Categories: AFRICA

Why International Oil Companies Are Leaving Nigeria: Deputy Oil Minister Sylva

Nigeria’s Minister of State for Petroleum Resources Timipre Sylva has said IOCs were leaving Nigeria because the environment was becoming too volatile for their operations.

In an interview with The Energy Year, a market intelligence organisation, Sylva stated that Nigeria’s situation had become, “precarious” because of the multitude of challenges besetting the oil sector.

The minister noted that while Nigeria was tackling the challenges, the damage being done by vandals was eroding investors’ confidence in the oil and gas industry.

“Our biggest problem is the insecurity of our pipelines. There is a lot of pollution due to oil theft and pipeline vandalism, which has placed us in a precarious situation. It is one of the biggest reasons why IOCs leave Nigeria.

“They (IOCs) feel that our industry is becoming too volatile and a significant polluter. The criminals who rupture our pipelines to set up illegal refineries which are not regulated are seriously damaging our environment.

“It is our duty to ensure that we can tackle this issue, which is mainly a question of law and order rather than production. Once solved, all the production that has been lost will get to our tanks, while restoring investors’ confidence in Nigeria,” he said.

According to the minister, while the goal was to restore Nigeria as the leading crude oil producer in Africa, if the country could tackle security and technical issues, it should be able to ramp up production to 2.6 million bpd, and in the long run, boost it to three million bpd.

Describing fuel subsidies as, “the biggest impediment to the growth of the downstream sector,” Sylva stated that nobody wants to invest in an industry where they cannot even recover their cost of production.

On the projections for growth, Sylva noted that the Dangote Refinery would come on stream by the end of the year plus a significant number of modular refineries which are also coming on line as well as the rehabilitations of the refineries which are expected to boost local refining.

“Once the subsidies are removed and these projects are operational, a golden period for the Nigerian downstream sector will begin,” he maintained.

He reiterated that Nigeria has not been able to meet its production quota because it was finding it difficult to restart oil wells it shut down in the heat of the Covid-19 pandemic.

“During the pandemic, OPEC asked us to bring down production because oil prices were at a historical low. Unfortunately, Nigerian reservoirs react in a particular way, and when you want to shut down 100,000 bpd, you end up shutting down 300,000 bpd to achieve the desired 100,000 bpd. As a consequence, the drop has been drastic,” he explained.

He added that as a country, Nigeria was not taking full advantage of the high oil prices because production is not meeting expectations.

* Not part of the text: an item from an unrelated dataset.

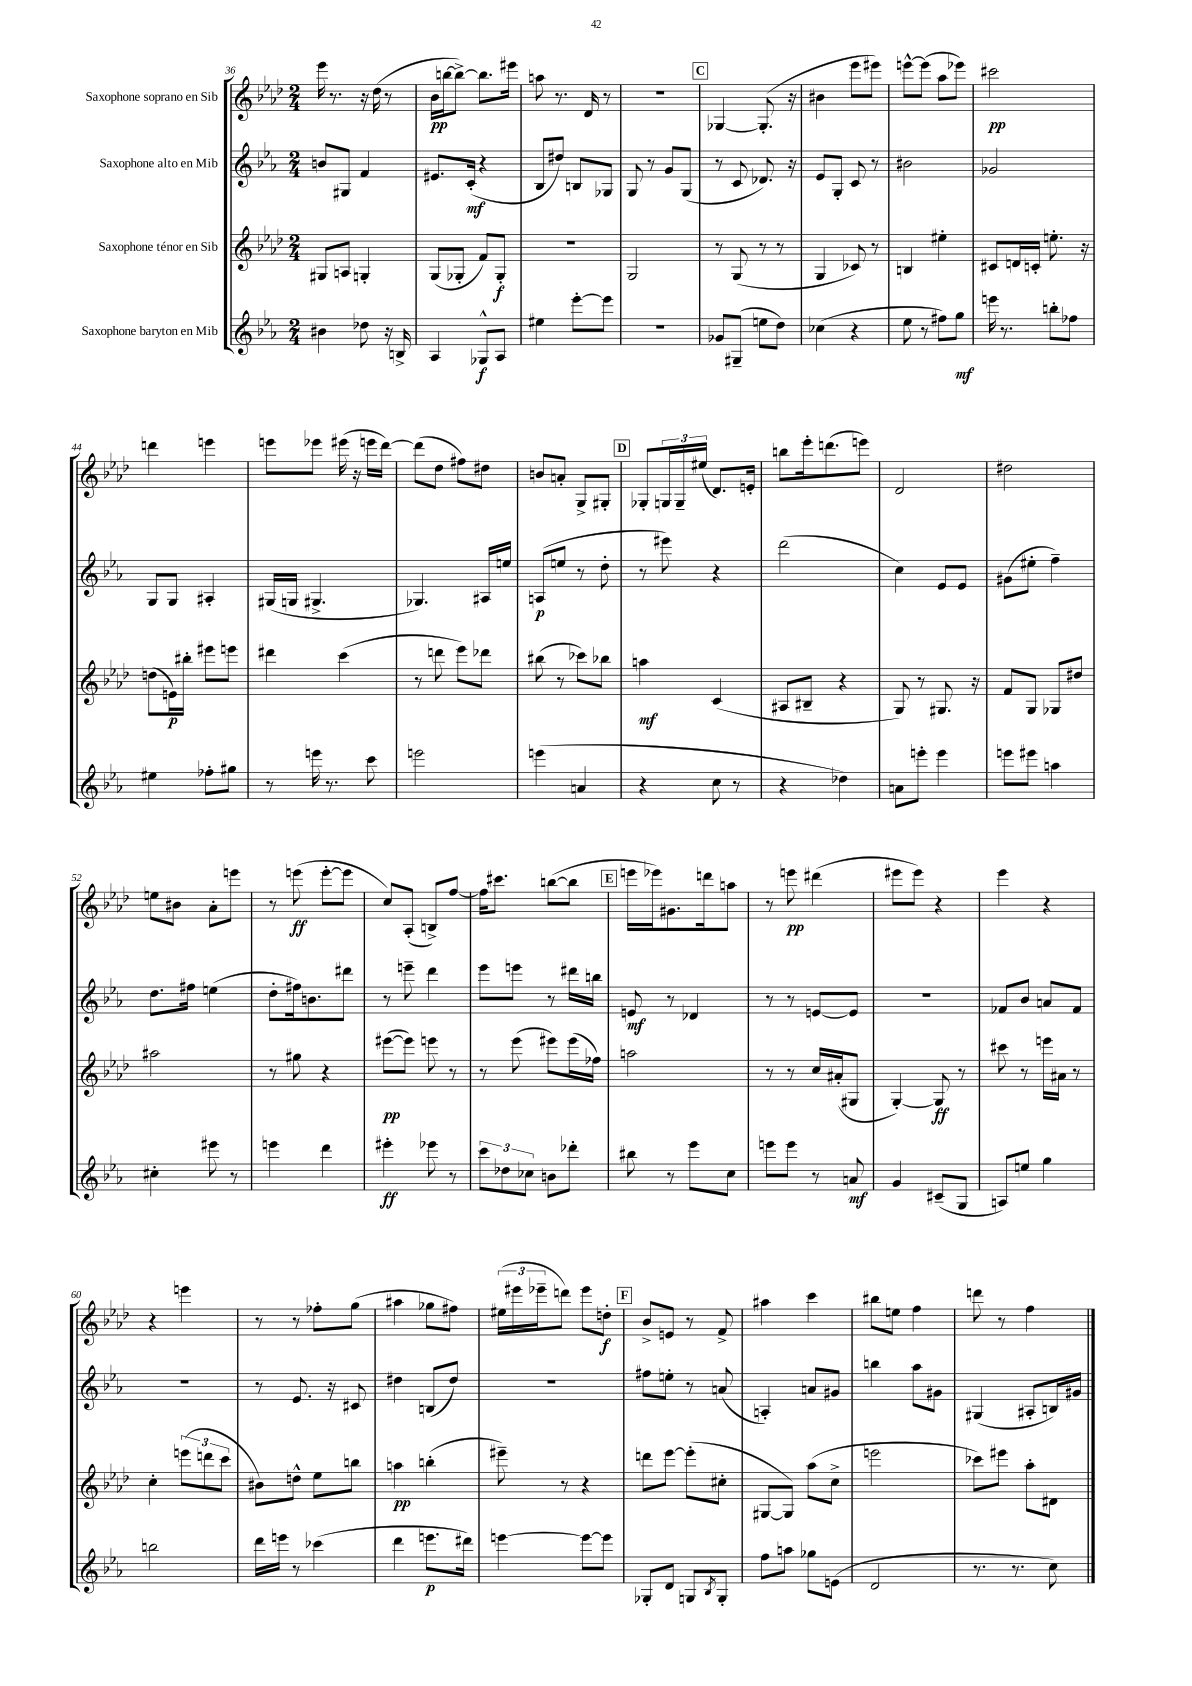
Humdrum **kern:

“We are now in a very disturbing situation where we cannot meet our OPEC quota, but we are working assiduously on this by looking at all the relevant issues. For example, we are tackling the problem of crude oil theft, which has seriously affected our production,” he said.

On local content, he pointed out that Nigeria has made significant progress in 10 years, growing local participation in the oil and gas sector from 3 per cent to 35 per cent, saying that a target of 70 per cent has been set for the near future.

He added that the concluded 2020 marginal field bid round will bring local companies into the production space by allowing them to learn how to operate with smaller fields and prepare them to take over any assets divested by IOCs.